Second, Davis' revocation argument is similarly unpersuasive. The United States Probation office alleged Davis had violated condition one of his supervised release, which states Davis “shall not commit another federal, state, or local crime, ” on three occasions by committing “Grade A” violations. (See Doc. Nos. 36, 42). “Grade A” violations are defined as:
conduct constituting (A) a federal, state, or local offense punishable by a term of imprisonment exceeding one year that (i) is a crime of violence, (ii) is a controlled substance offense, or (iii) involves possession of a firearm or destructive device of a type described in 26 U.S.C. § 5845(a); or (B) any other federal, state, or local offense punishable by a term of imprisonment exceeding twenty yearsU.S.S.G. § 7B1.1(a)(1). The Court is required revoke a defendant's supervised release upon a finding of a Grade A violation. U.S.S.G. § 7B1.3(a)(1).

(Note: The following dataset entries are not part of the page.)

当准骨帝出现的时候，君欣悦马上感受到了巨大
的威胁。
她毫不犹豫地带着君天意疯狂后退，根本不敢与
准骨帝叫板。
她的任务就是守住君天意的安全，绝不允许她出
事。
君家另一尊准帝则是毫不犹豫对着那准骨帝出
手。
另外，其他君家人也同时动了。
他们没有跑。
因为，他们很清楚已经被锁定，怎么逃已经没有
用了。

Probation alleged in violation one of the petition that Davis violated of 21 U.S.C. § 856(a)(1) (“Maintaining drug-involved premises”), which is punishable by a term of “imprisonment of not more than 20 years or a fine of not more than $500,000, or both, or a fine of $2,000,000 for a person other than an individual.” See 21 U.S.C. § 856(b). Probation also alleged the relevant conduct for violations two and three violated 21 U.S.C. § 841(a)(1), which involved a controlled substance offense and is punishable by a term of imprisonment that “not be less than 5 years.” See 21 U.S.C. § 841(b)(1)(b), Consequently, these violations were properly classified as potential “Grade A” violations.
To revoke a defendant's supervised release, a court need only find that the defendant violated a condition of supervised release based on a preponderance of the evidence. 18 U.S.C. § 3583(e)(3). Importantly, there does not be a conviction as Davis argues. (See Doc. No. 70). Under this standard, the court must simply conclude that the existence of a fact is more probable than its nonexistence. United States v. Manigan, 592 F.3d 621, 631 (4th Cir. 2010) (citing Concrete Pipe & Prods. of Cal., Inc. v. Constr. Laborers Pension Tr. for S. Cal., 508 U.S. 602, 622, 113 S.Ct. 2264, 124 L.Ed.2d 539 (1993)). At the September 24, 2020 Revocation Hearing, after the testimony of witnesses and the arguments of counsel, the Court found by a preponderance of the evidence that Davis maintained a vehicle for the purpose of controlled substance distribution (violation one) and that he engaged in felony trafficking of cocaine (violation three). (Doc. No. 63). Thus, the Court properly found Davis had committed two “Grade A” violations, which required revocation.
As noted above, Davis' revocation was upheld on appeal when challenged on other grounds. (See Doc. No. 69).
In sum, there is no basis to grant Davis a modification of his revocation sentence for extraordinary and compelling reasons under 18 U.S.C. § 3582(c)(1)(A)(i) and accordingly the Court will deny the Motion.
IT IS THEREFORE ORDERED that Defendant's pro se Motion for a Sentence Modification under 18 U.S.C. § 3582(c)(1)(A)(i), (Doc. No. 70), is DENIED.